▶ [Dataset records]

____

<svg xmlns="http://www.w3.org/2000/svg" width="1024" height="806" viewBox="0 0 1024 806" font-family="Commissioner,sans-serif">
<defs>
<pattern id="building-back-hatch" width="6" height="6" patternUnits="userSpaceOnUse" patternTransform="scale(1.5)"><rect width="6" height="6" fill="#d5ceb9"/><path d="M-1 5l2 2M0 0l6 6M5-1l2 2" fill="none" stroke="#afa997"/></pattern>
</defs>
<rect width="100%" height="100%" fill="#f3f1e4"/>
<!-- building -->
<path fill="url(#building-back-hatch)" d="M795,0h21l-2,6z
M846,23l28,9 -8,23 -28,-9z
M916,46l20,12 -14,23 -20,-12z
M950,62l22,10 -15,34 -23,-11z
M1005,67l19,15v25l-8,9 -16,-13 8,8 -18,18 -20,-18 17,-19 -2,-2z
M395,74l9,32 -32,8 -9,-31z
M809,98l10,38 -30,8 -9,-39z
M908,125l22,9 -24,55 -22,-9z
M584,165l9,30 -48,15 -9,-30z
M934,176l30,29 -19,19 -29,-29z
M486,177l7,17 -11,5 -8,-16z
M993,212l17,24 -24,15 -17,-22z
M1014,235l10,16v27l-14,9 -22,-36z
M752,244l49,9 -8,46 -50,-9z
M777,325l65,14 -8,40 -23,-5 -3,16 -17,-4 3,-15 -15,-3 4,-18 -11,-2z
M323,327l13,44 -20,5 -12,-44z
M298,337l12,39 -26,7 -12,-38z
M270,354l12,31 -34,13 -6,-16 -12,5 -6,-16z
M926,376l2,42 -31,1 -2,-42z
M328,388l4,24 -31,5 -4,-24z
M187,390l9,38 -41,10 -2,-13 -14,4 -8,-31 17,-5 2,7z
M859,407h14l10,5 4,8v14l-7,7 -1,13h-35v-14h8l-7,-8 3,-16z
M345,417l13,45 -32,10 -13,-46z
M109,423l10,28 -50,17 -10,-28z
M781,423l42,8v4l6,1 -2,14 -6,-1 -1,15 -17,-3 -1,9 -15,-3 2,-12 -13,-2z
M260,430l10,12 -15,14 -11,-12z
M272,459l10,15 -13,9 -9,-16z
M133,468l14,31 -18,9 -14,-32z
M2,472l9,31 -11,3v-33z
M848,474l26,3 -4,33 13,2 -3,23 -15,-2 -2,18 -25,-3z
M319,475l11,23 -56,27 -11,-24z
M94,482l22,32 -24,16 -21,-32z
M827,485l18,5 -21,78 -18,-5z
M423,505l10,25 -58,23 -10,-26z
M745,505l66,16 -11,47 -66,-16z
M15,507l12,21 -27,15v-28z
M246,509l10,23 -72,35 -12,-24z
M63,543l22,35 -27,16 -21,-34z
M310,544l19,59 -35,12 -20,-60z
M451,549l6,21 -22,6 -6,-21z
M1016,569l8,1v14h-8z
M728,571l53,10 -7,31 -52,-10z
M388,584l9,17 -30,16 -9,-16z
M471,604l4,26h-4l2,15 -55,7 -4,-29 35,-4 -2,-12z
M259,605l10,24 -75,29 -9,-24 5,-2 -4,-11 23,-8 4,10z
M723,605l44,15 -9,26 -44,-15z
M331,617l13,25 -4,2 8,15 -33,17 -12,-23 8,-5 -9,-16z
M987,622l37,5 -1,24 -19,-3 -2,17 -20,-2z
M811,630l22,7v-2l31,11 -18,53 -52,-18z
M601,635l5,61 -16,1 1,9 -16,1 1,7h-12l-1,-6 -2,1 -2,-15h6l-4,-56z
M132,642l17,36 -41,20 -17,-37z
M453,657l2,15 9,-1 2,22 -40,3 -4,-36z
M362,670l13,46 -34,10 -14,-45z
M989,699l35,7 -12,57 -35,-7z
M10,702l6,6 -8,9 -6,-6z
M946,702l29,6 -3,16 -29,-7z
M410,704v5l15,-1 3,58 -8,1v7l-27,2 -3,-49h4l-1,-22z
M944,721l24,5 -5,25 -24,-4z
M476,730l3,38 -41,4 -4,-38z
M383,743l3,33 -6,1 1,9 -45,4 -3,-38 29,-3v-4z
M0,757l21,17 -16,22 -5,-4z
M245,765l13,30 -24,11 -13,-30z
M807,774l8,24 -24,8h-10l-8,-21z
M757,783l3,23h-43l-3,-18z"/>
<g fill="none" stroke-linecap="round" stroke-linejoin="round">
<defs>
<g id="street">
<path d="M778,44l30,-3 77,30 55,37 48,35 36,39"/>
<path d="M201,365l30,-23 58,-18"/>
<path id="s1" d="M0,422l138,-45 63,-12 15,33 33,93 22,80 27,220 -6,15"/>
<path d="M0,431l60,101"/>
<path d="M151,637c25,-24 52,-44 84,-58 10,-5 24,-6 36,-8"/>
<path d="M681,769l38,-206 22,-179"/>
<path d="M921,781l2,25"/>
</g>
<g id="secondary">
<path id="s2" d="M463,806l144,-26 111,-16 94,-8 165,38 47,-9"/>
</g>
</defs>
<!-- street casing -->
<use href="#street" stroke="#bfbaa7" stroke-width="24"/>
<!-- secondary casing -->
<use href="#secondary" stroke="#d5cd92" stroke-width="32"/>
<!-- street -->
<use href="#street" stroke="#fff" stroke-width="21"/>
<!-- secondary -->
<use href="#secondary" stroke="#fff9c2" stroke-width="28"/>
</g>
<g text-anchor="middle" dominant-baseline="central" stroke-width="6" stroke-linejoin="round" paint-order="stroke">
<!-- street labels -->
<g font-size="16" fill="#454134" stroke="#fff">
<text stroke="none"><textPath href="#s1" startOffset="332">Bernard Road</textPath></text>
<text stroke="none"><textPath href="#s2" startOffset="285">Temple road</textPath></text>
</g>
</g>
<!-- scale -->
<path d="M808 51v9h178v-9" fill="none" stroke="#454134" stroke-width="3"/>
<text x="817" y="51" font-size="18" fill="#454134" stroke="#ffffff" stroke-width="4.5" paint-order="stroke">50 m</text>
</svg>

____

Give back all the records above exactly. Keep every word.

▶ [ANSWER TO THIS EXERCISE]
<svg xmlns="http://www.w3.org/2000/svg" width="1024" height="806" viewBox="0 0 1024 806" font-family="Commissioner,sans-serif">
<defs>
<pattern id="building-back-hatch" width="6" height="6" patternUnits="userSpaceOnUse" patternTransform="scale(1.5)"><rect width="6" height="6" fill="#d5ceb9"/><path d="M-1 5l2 2M0 0l6 6M5-1l2 2" fill="none" stroke="#afa997"/></pattern>
</defs>
<rect width="100%" height="100%" fill="#f3f1e4"/>
<!-- building -->
<path fill="url(#building-back-hatch)" d="M795,0h21l-2,6z
M846,23l28,9 -8,23 -28,-9z
M916,46l20,12 -14,23 -20,-12z
M950,62l22,10 -15,34 -23,-11z
M1005,67l19,15v25l-8,9 -16,-13 8,8 -18,18 -20,-18 17,-19 -2,-2z
M395,74l9,32 -32,8 -9,-31z
M809,98l10,38 -30,8 -9,-39z
M908,125l22,9 -24,55 -22,-9z
M584,165l9,30 -48,15 -9,-30z
M934,176l30,29 -19,19 -29,-29z
M486,177l7,17 -11,5 -8,-16z
M993,212l17,24 -24,15 -17,-22z
M1014,235l10,16v27l-14,9 -22,-36z
M752,244l49,9 -8,46 -50,-9z
M777,325l65,14 -8,40 -23,-5 -3,16 -17,-4 3,-15 -15,-3 4,-18 -11,-2z
M323,327l13,44 -20,5 -12,-44z
M298,337l12,39 -26,7 -12,-38z
M270,354l12,31 -34,13 -6,-16 -12,5 -6,-16z
M926,376l2,42 -31,1 -2,-42z
M328,388l4,24 -31,5 -4,-24z
M187,390l9,38 -41,10 -2,-13 -14,4 -8,-31 17,-5 2,7z
M859,407h14l10,5 4,8v14l-7,7 -1,13h-35v-14h8l-7,-8 3,-16z
M345,417l13,45 -32,10 -13,-46z
M109,423l10,28 -50,17 -10,-28z
M781,423l42,8v4l6,1 -2,14 -6,-1 -1,15 -17,-3 -1,9 -15,-3 2,-12 -13,-2z
M260,430l10,12 -15,14 -11,-12z
M272,459l10,15 -13,9 -9,-16z
M133,468l14,31 -18,9 -14,-32z
M2,472l9,31 -11,3v-33z
M848,474l26,3 -4,33 13,2 -3,23 -15,-2 -2,18 -25,-3z
M319,475l11,23 -56,27 -11,-24z
M94,482l22,32 -24,16 -21,-32z
M827,485l18,5 -21,78 -18,-5z
M423,505l10,25 -58,23 -10,-26z
M745,505l66,16 -11,47 -66,-16z
M15,507l12,21 -27,15v-28z
M246,509l10,23 -72,35 -12,-24z
M63,543l22,35 -27,16 -21,-34z
M310,544l19,59 -35,12 -20,-60z
M451,549l6,21 -22,6 -6,-21z
M1016,569l8,1v14h-8z
M728,571l53,10 -7,31 -52,-10z
M388,584l9,17 -30,16 -9,-16z
M471,604l4,26h-4l2,15 -55,7 -4,-29 35,-4 -2,-12z
M259,605l10,24 -75,29 -9,-24 5,-2 -4,-11 23,-8 4,10z
M723,605l44,15 -9,26 -44,-15z
M331,617l13,25 -4,2 8,15 -33,17 -12,-23 8,-5 -9,-16z
M987,622l37,5 -1,24 -19,-3 -2,17 -20,-2z
M811,630l22,7v-2l31,11 -18,53 -52,-18z
M601,635l5,61 -16,1 1,9 -16,1 1,7h-12l-1,-6 -2,1 -2,-15h6l-4,-56z
M132,642l17,36 -41,20 -17,-37z
M453,657l2,15 9,-1 2,22 -40,3 -4,-36z
M362,670l13,46 -34,10 -14,-45z
M989,699l35,7 -12,57 -35,-7z
M10,702l6,6 -8,9 -6,-6z
M946,702l29,6 -3,16 -29,-7z
M410,704v5l15,-1 3,58 -8,1v7l-27,2 -3,-49h4l-1,-22z
M944,721l24,5 -5,25 -24,-4z
M476,730l3,38 -41,4 -4,-38z
M383,743l3,33 -6,1 1,9 -45,4 -3,-38 29,-3v-4z
M0,757l21,17 -16,22 -5,-4z
M245,765l13,30 -24,11 -13,-30z
M807,774l8,24 -24,8h-10l-8,-21z
M757,783l3,23h-43l-3,-18z"/>
<g fill="none" stroke-linecap="round" stroke-linejoin="round">
<defs>
<g id="street">
<path d="M778,44l30,-3 77,30 55,37 48,35 36,39"/>
<path d="M201,365l30,-23 58,-18"/>
<path id="s1" d="M0,422l138,-45 63,-12 15,33 33,93 22,80 27,220 -6,15"/>
<path d="M0,431l60,101"/>
<path d="M151,637c25,-24 52,-44 84,-58 10,-5 24,-6 36,-8"/>
<path d="M681,769l38,-206 22,-179"/>
<path d="M921,781l2,25"/>
</g>
<g id="secondary">
<path id="s2" d="M463,806l144,-26 111,-16 94,-8 165,38 47,-9"/>
</g>
</defs>
<!-- street casing -->
<use href="#street" stroke="#bfbaa7" stroke-width="24"/>
<!-- secondary casing -->
<use href="#secondary" stroke="#d5cd92" stroke-width="32"/>
<!-- street -->
<use href="#street" stroke="#fff" stroke-width="21"/>
<!-- secondary -->
<use href="#secondary" stroke="#fff9c2" stroke-width="28"/>
</g>
<g text-anchor="middle" dominant-baseline="central" stroke-width="6" stroke-linejoin="round" paint-order="stroke">
<!-- street labels -->
<g font-size="16" fill="#454134" stroke="#fff">
<text stroke="none"><textPath href="#s1" startOffset="332">Bernard Road</textPath></text>
<text stroke="none"><textPath href="#s2" startOffset="285">Temple road</textPath></text>
</g>
</g>
<!-- scale -->
<path d="M808 51v9h178v-9" fill="none" stroke="#454134" stroke-width="3"/>
<text x="817" y="51" font-size="18" fill="#454134" stroke="#ffffff" stroke-width="4.5" paint-order="stroke">50 m</text>
</svg>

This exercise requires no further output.